There were six advantages of this CBT technique. Firstly, Ugur et al. [22] demonstrated pedicle–dural sac distance ranged from 0 to 0.7 mm so that improper screw insertion angle could cause neurologic damage. Trajectory of CBT screws was medial to lateral, which can decrease the incidence of spinal cord injury and contribute to reducing the surgeon’s stress in clinical practice. Secondly, screw insertion through a medial starting point enabled less tissue dissection and retraction for reduced muscle disruption. Thirdly, CBT technique can be utilized as a useful method to rescue failed screw because of the trajectory of CBT technique was different from that of traditional screw. Fourthly, the three dimensional position of the screw heads also can line-up in the sagittal plane without complicated rod bending compared with lumbar CBT screws when using it multilevel (Figs. 2c, 7a). Fifthly, we chose 5 o’clock orientation of the pedicle as the screw insertion point, more medial to the isthmus portion as compared with Matsukawa’s technique, decreasing the risk of isthmus fracture, especially T12. Finally, the aorta run anterolaterally (to the left) in the cephalad and middle aspects of the thorax, but changed to a vertebral midline position in the caudad part of the thorax. At the same time, CBT screws ended up in one-third or half of the superior endplate, indicating that the CBT technique had little possibility penetrating anterior vertebral cortex to cause aorta injury as compared with the traditional screw. Nevertheless, the above merits have to be proven in clinical trials.

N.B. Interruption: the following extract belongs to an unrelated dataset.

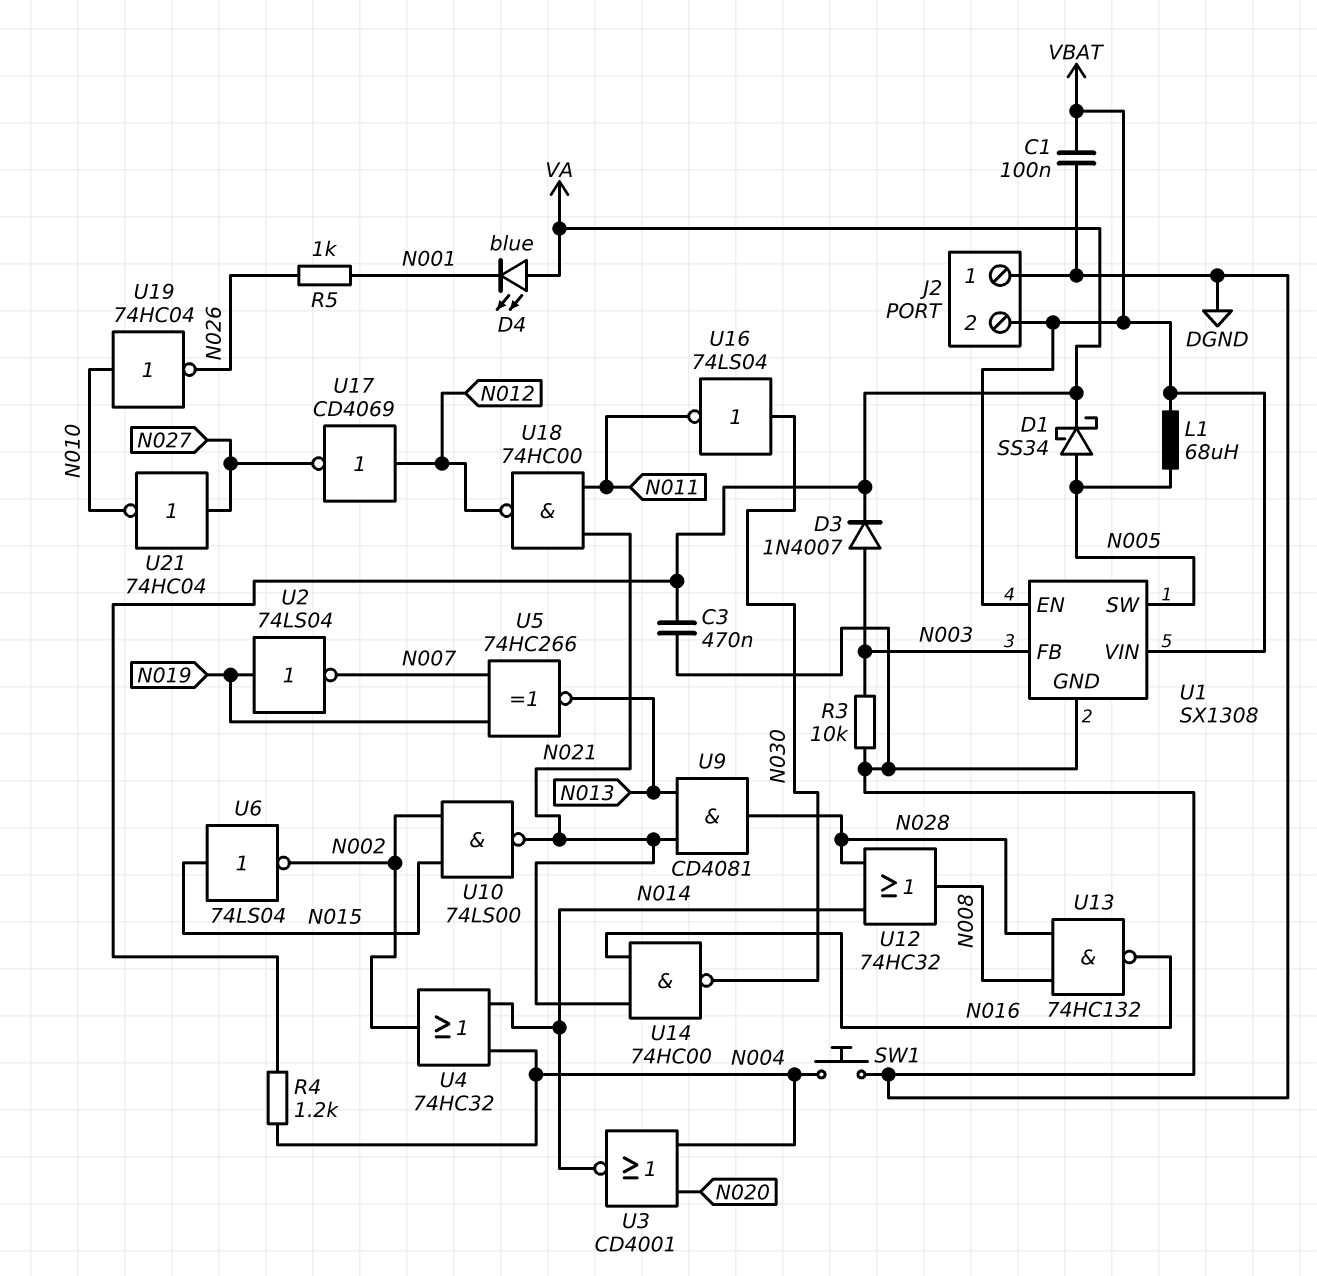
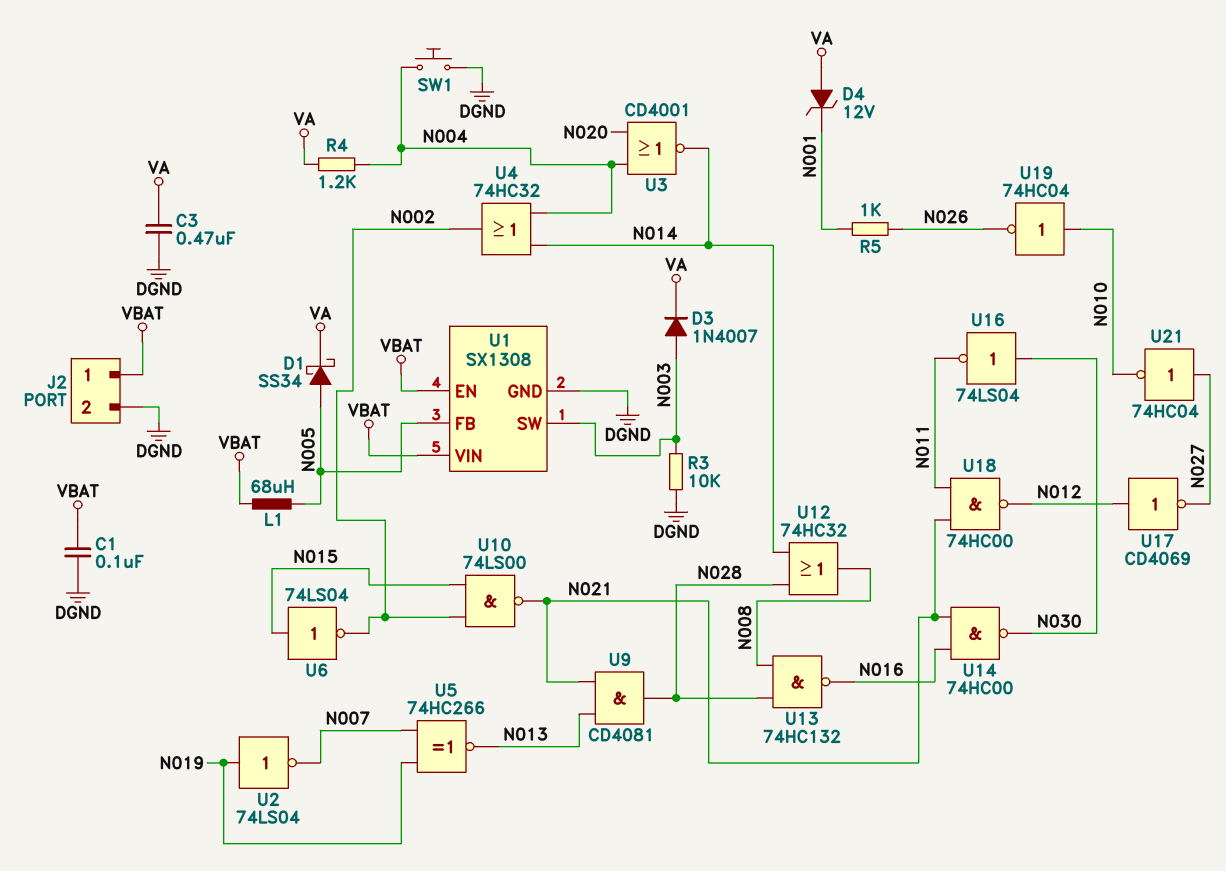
D4: LED blue (A VA, K N001) -> zener 12V (A VA, K N001)
J2 pin 1: DGND -> VBAT
J2 pin 2: VBAT -> DGND
U1 pin FB: N003 -> N005
U1 pin SW: N005 -> N003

In our study, there are some limitations deserved to be mentioned. First of all, previous studies have shown some differences between the thoracic pedicle size in Caucasian and Asian populations [2325], but we performed our study in the Asian population. Therefore, further study should be carried out to analyze whether there is a difference among human races when using thoracic CBT screws. Considering, the CBT screw is shorter and smaller in length and diameter than the traditional pedicle screw to maximize the thread contact with higher density bone surface [1], we chose 4.5 mm diameter screw to carry out the thoracic CBT technique in cadavers, which may decrease the incidence of misplacement as compared with 5.5 mm diameter screw. Thus, further study is needed to compare the malposition rate between 4.5 and 5.5 mm diameter CBT screws. In addition, we will investigate the screw stability of 4.5–5.5 mm diameter thoracic CBT screws through biomechanical tests. Given the CBT screws should engage with cortical bone maximally, we measured the width of the outer margin of the cortex, however, further study still should be carried out to investigate how to accurately measure the acceptable screw diameter of the CBT technique. What’s more, assessing what is the optical pedicle diameter to accommodate 4.5–5.5 mm diameter thoracic CBT screw according to clinical experience is necessary to further study. Fourthly, we should perform the process of decompression before inserting CBT screws owing to the fact that the medial position of the screw head may lead to no space to perform decompression. Finally, it is important to prepare the screw path carefully to avoid cephalad facet joint violation.

Conclusion

In conclusion, our cadaveric study demonstrates that patients can be placed with 4.5 mm CBT screws at T11 and T12 via pedicle. However, we may insert 4.5 mm CBT screws via pedicle rib unit at T9 and T10 in some patients, especially women at T9. Besides, findings of our study provide insights into screw size and insertion angle decision when performing thoracic CBT screws (T9–T12) in spinal surgery.